From a0c659a9b21e075b28ae892a0241fda72508ecda Mon Sep 17 00:00:00 2001
From: Anwai Archit <anwai.archit@gmail.com>
Date: Wed, 17 Jun 2026 14:57:47 +0200
Subject: [PATCH 5/5] Add SAM2 dep to pip yaml workflow to fix broken tests

---
 .github/workflows/test-pip-installation.yaml | 4 ++++
 1 file changed, 4 insertions(+)

diff --git a/.github/workflows/test-pip-installation.yaml b/.github/workflows/test-pip-installation.yaml
index a3917e1b..e1702f5c 100644
--- a/.github/workflows/test-pip-installation.yaml
+++ b/.github/workflows/test-pip-installation.yaml
@@ -42,6 +42,10 @@ jobs:
       - name: Install MobileSAM
         run: python -m pip install git+https://github.com/ChaoningZhang/MobileSAM.git
 
+      # SAM2 (hvit_* backend) is not on PyPI; install it from GitHub to keep SAM2 coverage.

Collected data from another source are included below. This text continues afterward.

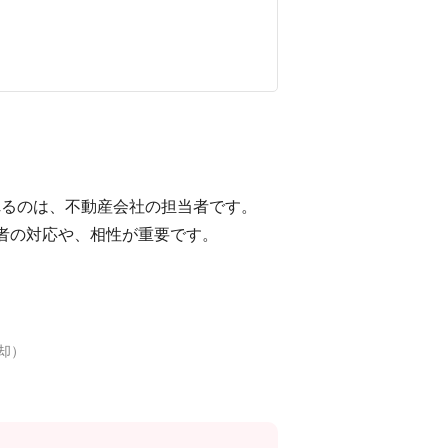
れるのは、不動産会社の担当者です。
者の対応や、相性が重要です。
却）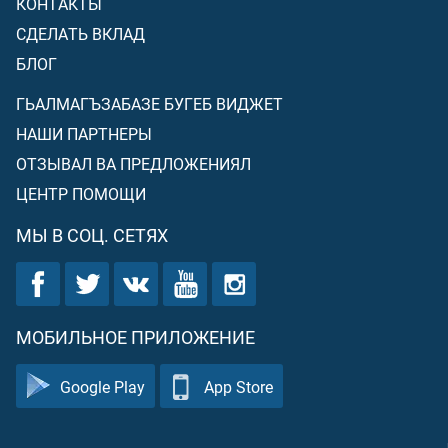
КОНТАКТЫ
СДЕЛАТЬ ВКЛАД
БЛОГ
ГЬАЛМАГЪЗАБАЗЕ БУГЕБ ВИДЖЕТ
НАШИ ПАРТНЕРЫ
ОТЗЫВАЛ ВА ПРЕДЛОЖЕНИЯЛ
ЦЕНТР ПОМОЩИ
МЫ В СОЦ. СЕТЯХ
МОБИЛЬНОЕ ПРИЛОЖЕНИЕ
Google Play
App Store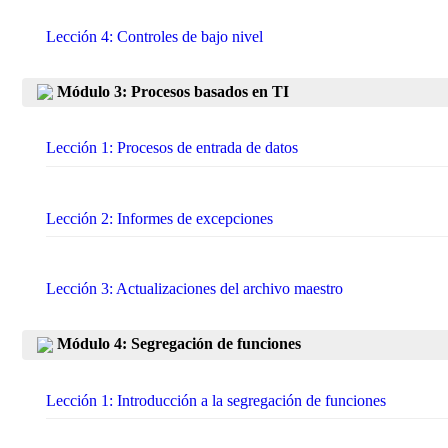
Lección 4: Controles de bajo nivel
Módulo 3: Procesos basados en TI
Lección 1: Procesos de entrada de datos
Lección 2: Informes de excepciones
Lección 3: Actualizaciones del archivo maestro
Módulo 4: Segregación de funciones
Lección 1: Introducción a la segregación de funciones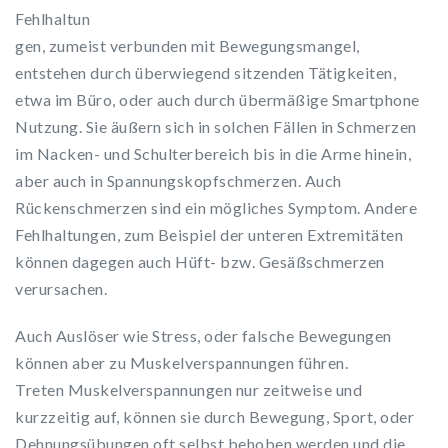
Fehlhaltun
gen, zumeist verbunden mit Bewegungsmangel,
entstehen durch überwiegend sitzenden Tätigkeiten,
etwa im Büro, oder auch durch übermäßige Smartphone
Nutzung. Sie äußern sich in solchen Fällen in Schmerzen
im Nacken- und Schulterbereich bis in die Arme hinein,
aber auch in Spannungskopfschmerzen. Auch
Rückenschmerzen sind ein mögliches Symptom. Andere
Fehlhaltungen, zum Beispiel der unteren Extremitäten
können dagegen auch Hüft- bzw. Gesäßschmerzen
verursachen.
Auch Auslöser wie Stress, oder falsche Bewegungen
können aber zu Muskelverspannungen führen.
Treten Muskelverspannungen nur zeitweise und
kurzzeitig auf, können sie durch Bewegung, Sport, oder
Dehnungsübungen oft selbst behoben werden und die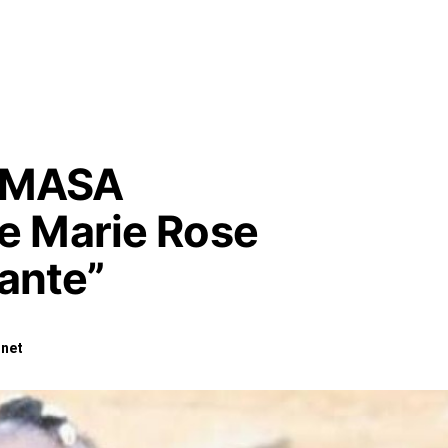
e MASA
e Marie Rose
vante”
.net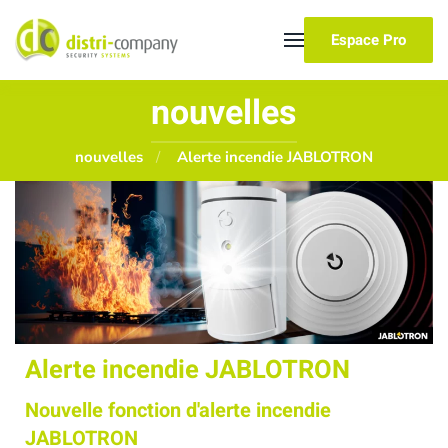
Espace Pro
Skip to main content
nouvelles
nouvelles
Alerte incendie JABLOTRON
Alerte incendie JABLOTRON
Nouvelle fonction d'alerte incendie
JABLOTRON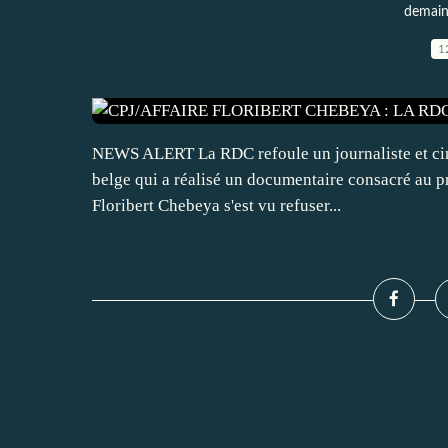
demain 
1
NEWS ALERT La RDC refoule un journaliste et cinéa
belge qui a réalisé un documentaire consacré au pr
Floribert Chebeya s'est vu refuser...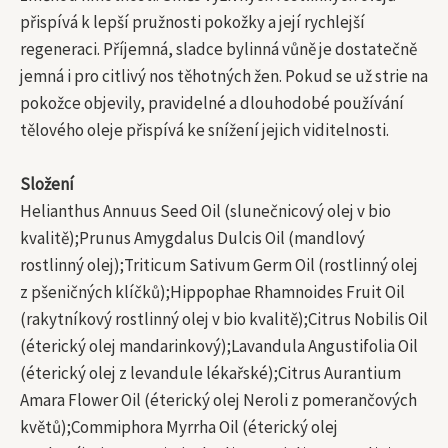
přispívá k lepší pružnosti pokožky a její rychlejší
regeneraci. Příjemná, sladce bylinná vůně je dostatečně
jemná i pro citlivý nos těhotných žen. Pokud se už strie na
pokožce objevily, pravidelné a dlouhodobé používání
tělového oleje přispívá ke snížení jejich viditelnosti.
Složení
Helianthus Annuus Seed Oil (slunečnicový olej v bio
kvalitě);Prunus Amygdalus Dulcis Oil (mandlový
rostlinný olej);Triticum Sativum Germ Oil (rostlinný olej
z pšeničných klíčků);Hippophae Rhamnoides Fruit Oil
(rakytníkový rostlinný olej v bio kvalitě);Citrus Nobilis Oil
(éterický olej mandarinkový);Lavandula Angustifolia Oil
(éterický olej z levandule lékařské);Citrus Aurantium
Amara Flower Oil (éterický olej Neroli z pomerančových
květů);Commiphora Myrrha Oil (éterický olej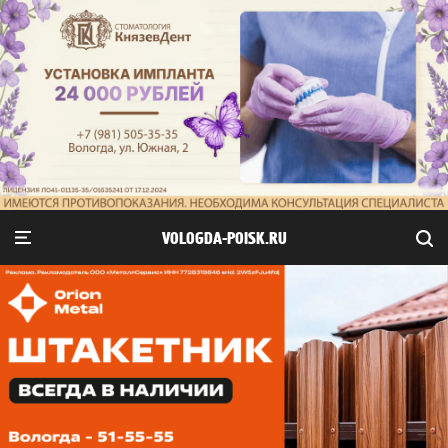
VOLOGDA-POISK.RU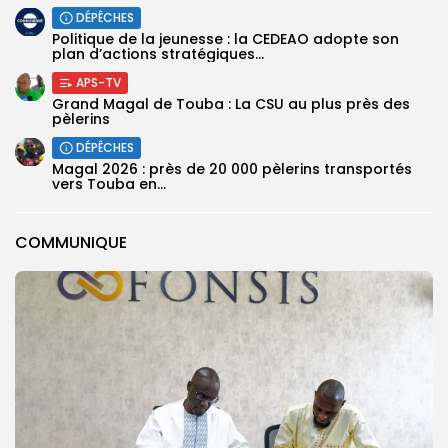
DÉPÊCHES
Politique de la jeunesse : la CEDEAO adopte son
plan d’actions stratégiques...
APS-TV
Grand Magal de Touba : La CSU au plus près des
pèlerins
DÉPÊCHES
Magal 2026 : près de 20 000 pèlerins transportés
vers Touba en...
COMMUNIQUE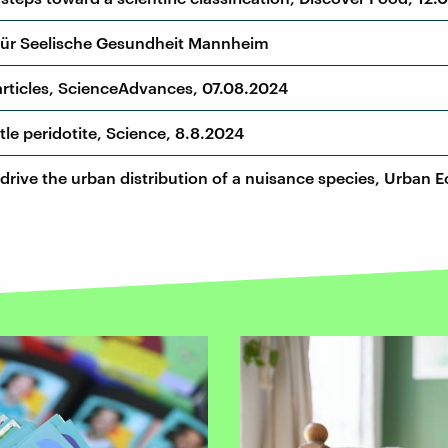
ut für Seelische Gesundheit Mannheim
articles, ScienceAdvances, 07.08.2024
le peridotite, Science, 8.8.2024
 drive the urban distribution of a nuisance species, Urban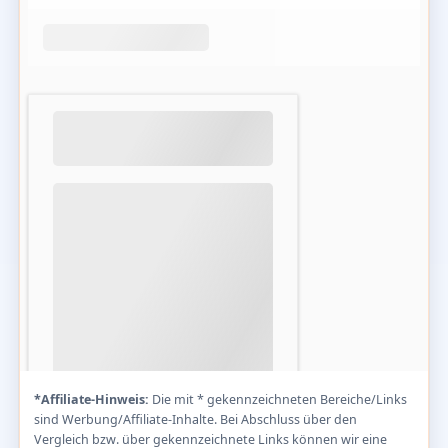
*Affiliate-Hinweis:
Die mit * gekennzeichneten Bereiche/Links
sind Werbung/Affiliate-Inhalte. Bei Abschluss über den
Vergleich bzw. über gekennzeichnete Links können wir eine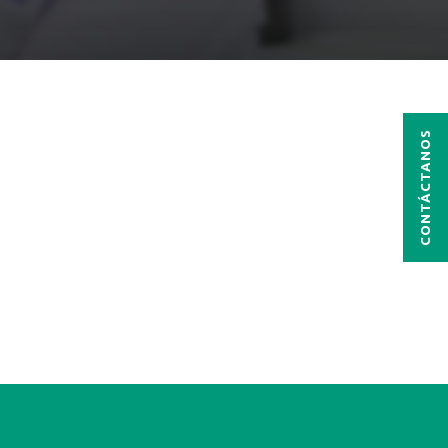
CONTÁCTANOS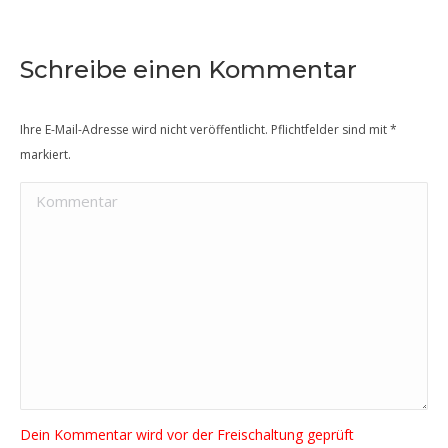
Schreibe einen Kommentar
Ihre E-Mail-Adresse wird nicht veröffentlicht. Pflichtfelder sind mit
*
markiert.
Kommentar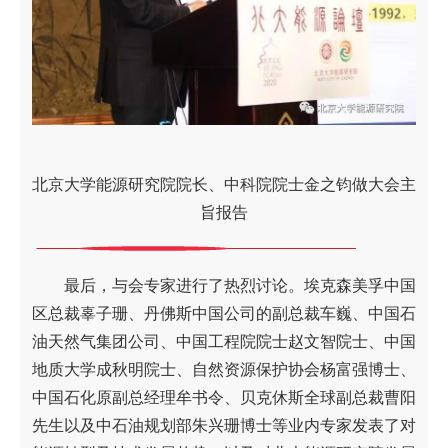
北京大学能源研究院院长、中科院院士金之钧做大会主
旨报告
最后，与会专家进行了热烈讨论。埃克森美孚中国
区总裁辜子珊、丹佛斯中国公司的副总裁车巍、中国石
油天然气集团公司、中国工程院院士赵文智院士、中国
地质大学成秋明院士、自然资源保护协会杨富强博士、
中国石化原副总经理牟书令、贝克休斯全球副总裁曹阳
先生以及中石油规划部朱兴珊博士等业内专家发表了对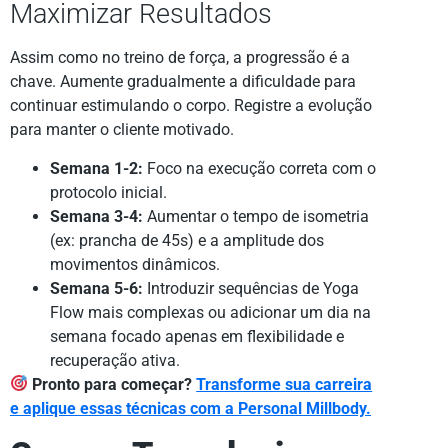
Maximizar Resultados
Assim como no treino de força, a progressão é a
chave. Aumente gradualmente a dificuldade para
continuar estimulando o corpo. Registre a evolução
para manter o cliente motivado.
Semana 1-2:
Foco na execução correta com o
protocolo inicial.
Semana 3-4:
Aumentar o tempo de isometria
(ex: prancha de 45s) e a amplitude dos
movimentos dinâmicos.
Semana 5-6:
Introduzir sequências de Yoga
Flow mais complexas ou adicionar um dia na
semana focado apenas em flexibilidade e
recuperação ativa.
Pronto para começar?
Transforme sua carreira
e aplique essas técnicas com a Personal Millbody.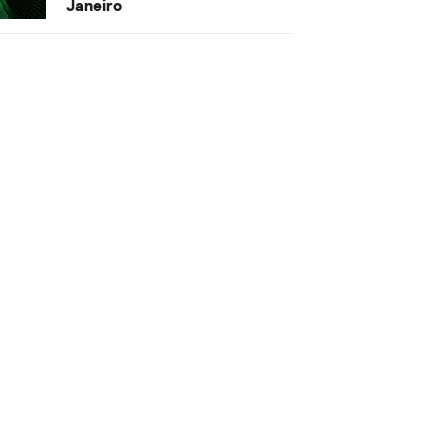
Janeiro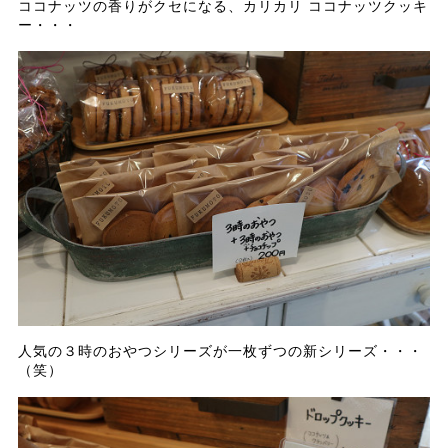
ココナッツの香りがクセになる、カリカリ ココナッツクッキ
ー・・・
人気の３時のおやつシリーズが一枚ずつの新シリーズ・・・
（笑）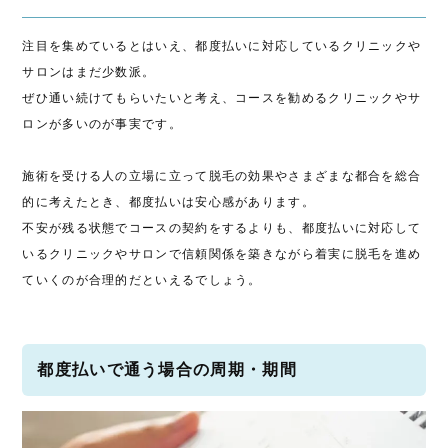
注目を集めているとはいえ、都度払いに対応しているクリニックや
サロンはまだ少数派。
ぜひ通い続けてもらいたいと考え、コースを勧めるクリニックやサ
ロンが多いのが事実です。
施術を受ける人の立場に立って脱毛の効果やさまざまな都合を総合
的に考えたとき、都度払いは安心感があります。
不安が残る状態でコースの契約をするよりも、都度払いに対応して
いるクリニックやサロンで信頼関係を築きながら着実に脱毛を進め
ていくのが合理的だといえるでしょう。
都度払いで通う場合の周期・期間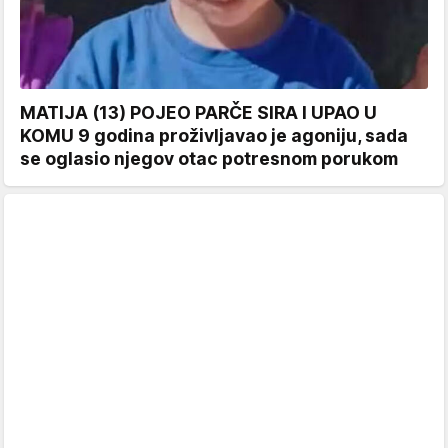
MATIJA (13) POJEO PARČE SIRA I UPAO U
KOMU 9 godina proživljavao je agoniju, sada
se oglasio njegov otac potresnom porukom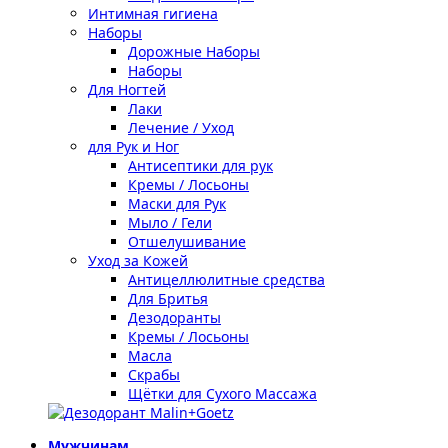
Интимная гигиена
Наборы
Дорожные Наборы
Наборы
Для Ногтей
Лаки
Лечение / Уход
для Рук и Ног
Антисептики для рук
Кремы / Лосьоны
Маски для Рук
Мыло / Гели
Отшелушивание
Уход за Кожей
Антицеллюлитные средства
Для Бритья
Дезодоранты
Кремы / Лосьоны
Масла
Скрабы
Щётки для Сухого Массажа
Мужчинам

+      - name: Install SAM2
+        run: python -m pip install git+https://github.com/facebookresearch/sam2.git
+
       # A standalone mask prompt is build-dependent with the PyPI torch wheels used here;
       # MICRO_SAM_SKIP_STANDALONE_MASK_PROMPT skips that single assertion (see the test).
       # Set it via GITHUB_ENV so it is exported to the headless-gui step's environment.